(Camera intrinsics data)

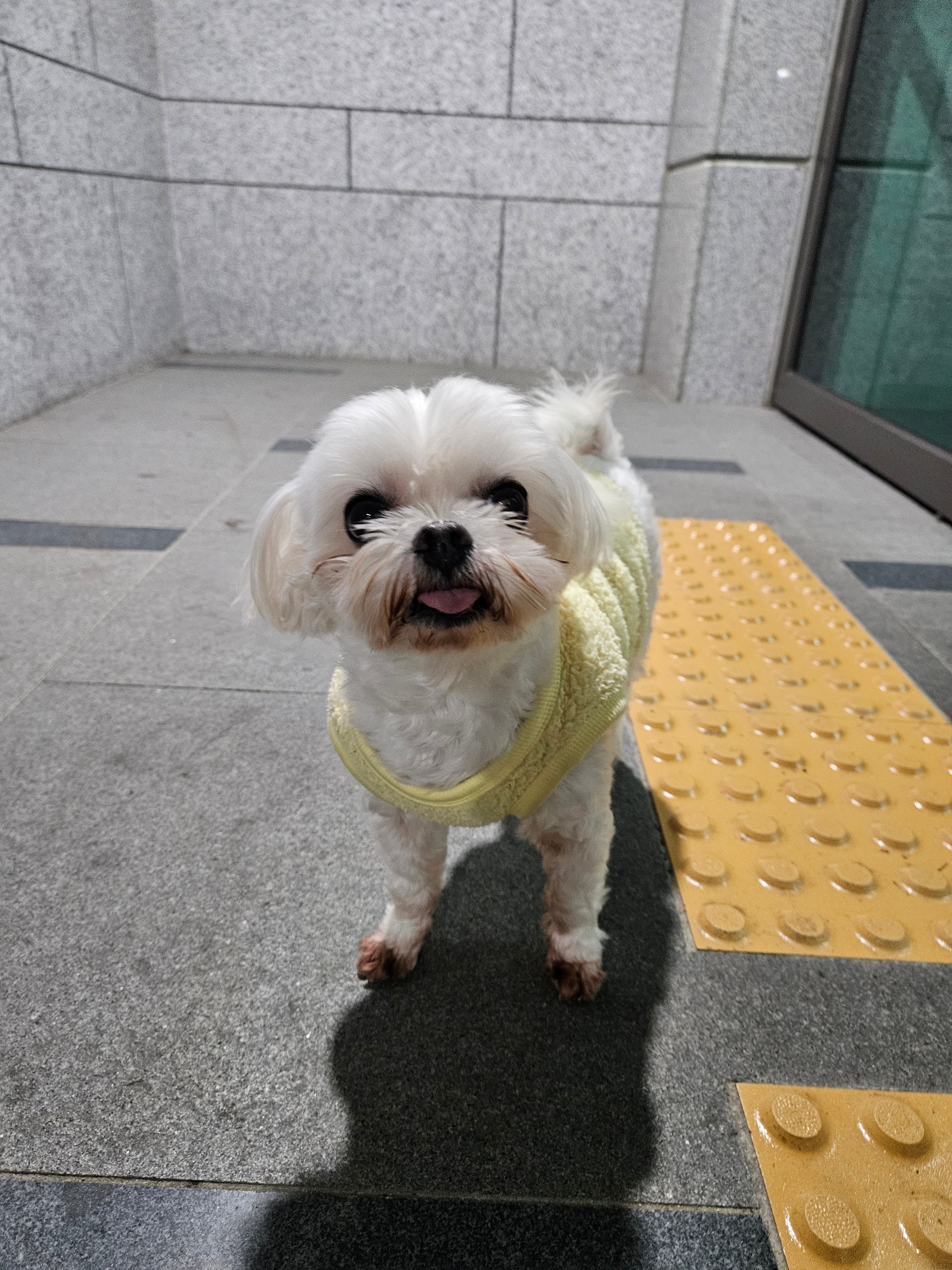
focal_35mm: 23
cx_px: 476
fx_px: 843
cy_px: 635
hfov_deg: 58.9
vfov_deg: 73.9
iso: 800
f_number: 1.8
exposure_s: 1/60
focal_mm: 5.4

ACTIVITY: Give every record back exactly as it reads, with no images.

SOLUTION TO THE EXERCISE:
focal_35mm: 23
cx_px: 476
fx_px: 843
cy_px: 635
hfov_deg: 58.9
vfov_deg: 73.9
iso: 800
f_number: 1.8
exposure_s: 1/60
focal_mm: 5.4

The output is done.